- Born: Around 1979 Libya
- Died: March 20, 2011 (aged 31–32) Benghazi, Libya
- Occupation: Artist
- Known for: political cartoonist

= Kais al-Hilali =

Libyan political artist (1979 – 2011)

Kais al-Hilali (1979 – 20 March 2011) was a Libyan political cartoonist shot and killed on 20 March 2011 during the Libyan Civil War minutes after painting one of the political street murals for which he was locally famous. According to witnesses, he had just drawn a caricature of Muammar Gaddafi on a wall in Benghazi when the bullet hit.

When the uprising began, al-Hilali and his friends started drawing caricatures on paper and distributing them around the city for people to show at demonstrations or hang on walls.
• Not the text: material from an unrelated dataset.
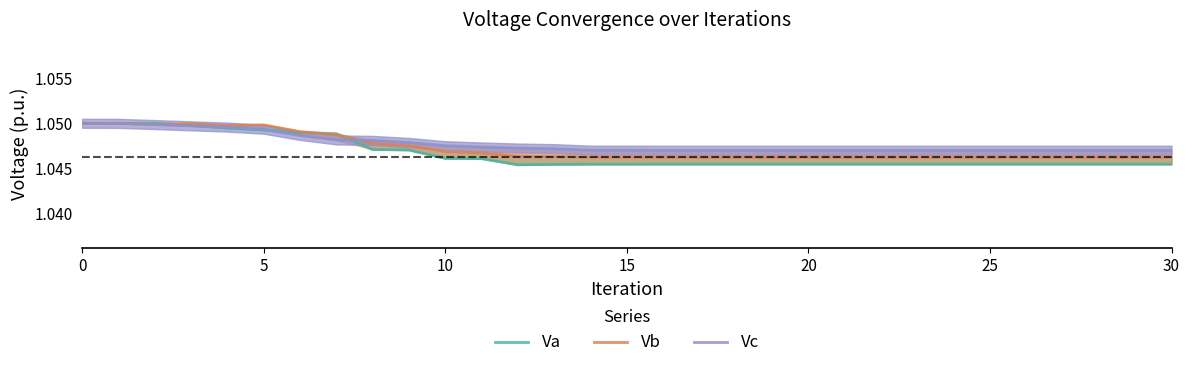

At which label does Vb reach its minimum?

27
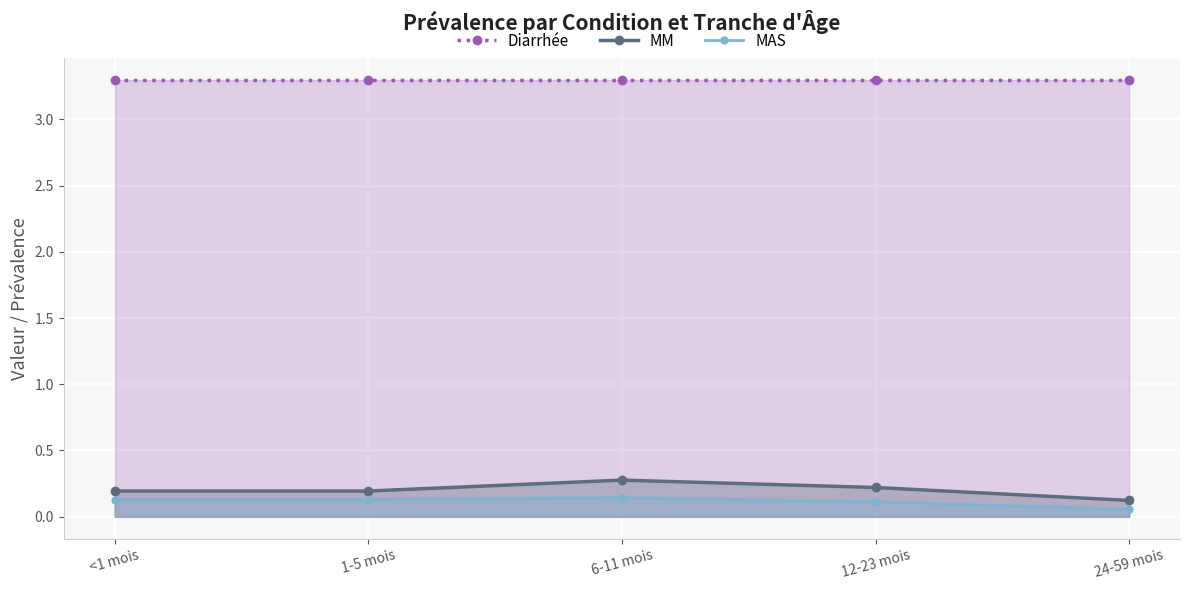

True or false: MM has a value of 0.1 at 12-23 mois.

False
==Cartoonist revolutionary==

Kais was among demonstrators who stormed the city's Khattiba barracks on 20 February, but his contribution was different from that of those armed with rocks and petrol bombs. Instead of fighting, he painted a large cartoon across the Khattiba walls depicting Colonel Gaddafi beside the rebels' two-fingered victory salute. In other wall murals he drew images of Gaddafi accompanied by the mocking comic wording, 'The monkey of all monkeys in Africa'.
In a video for TF1, a national French channel, Hilali says, in Arabic, "Gaddafi calls himself the King of Kings of Africa; I say he's the Monkey of Monkeys of Africa."

==Death==

He was reportedly gunned down by secret police when a car he was a passenger in stopped at a checkpoint. The group of artists that now paint the artistic murals in Benghazi, goes by his name and continues to work from a ramshackle office in a makeshift media centre next to the city court.

He received a message to stop the artists' group claim. It claims the death threat was delivered by Gaddafi's security agents before they were chased out of the eastern part of city.

==Media tributes==

The New Yorker magazine commented on his death, "The network of international cartoonists is tight, and when a fellow artist dies unjustly, word travels fast. It saddens and enrages cartoonists, and their response is to draw."

Kais's death was reported by journalists in many of the world's leading television stations and newspapers. However, it was the reaction and response from his fellow cartoonists in the same organisations that paid the ultimate tribute to Kais. At the time of his death his anti Gaddafi murals were only known to the residents of Benghazi. To mark the brutal nature of this death leading cartoonists from newspapers around the globe published cartoons in tribute to him and in protest at his murder, many portraying Colonel Gaddafi as being responsible for his death.

His death was marked across the world by an outpouring of art from political cartoonists, many drawing their personal take on al-Hilali's death, including Jeff Danziger, a New York Times Syndicate cartoonist in New York City; Stavro Jabra of Lebanon; Cristian Sampaio of Portugal; Butti Manfuelli of Corsica; Avi Katz of Israel; Riber Hansso of Sweden; Saul Cabanillas of Spain; and Michael Kithla and Giorgio Foraltina.

CNN, and Republica TV-Radio news networks carried reports on his life and death with CNN referring to his wall murals as 'works of art'.

His death and the social impact of his art was reported by Rod Nordlandin the New York Times.

The Australian Newspaper commented 'The young rebel artist lived to fight with his brushes and paints, eschewing Libya's weapons and bloodshed in favour of the satirical anti-Gaddafi graffiti and caricatures that he daubed across Benghazi's walls.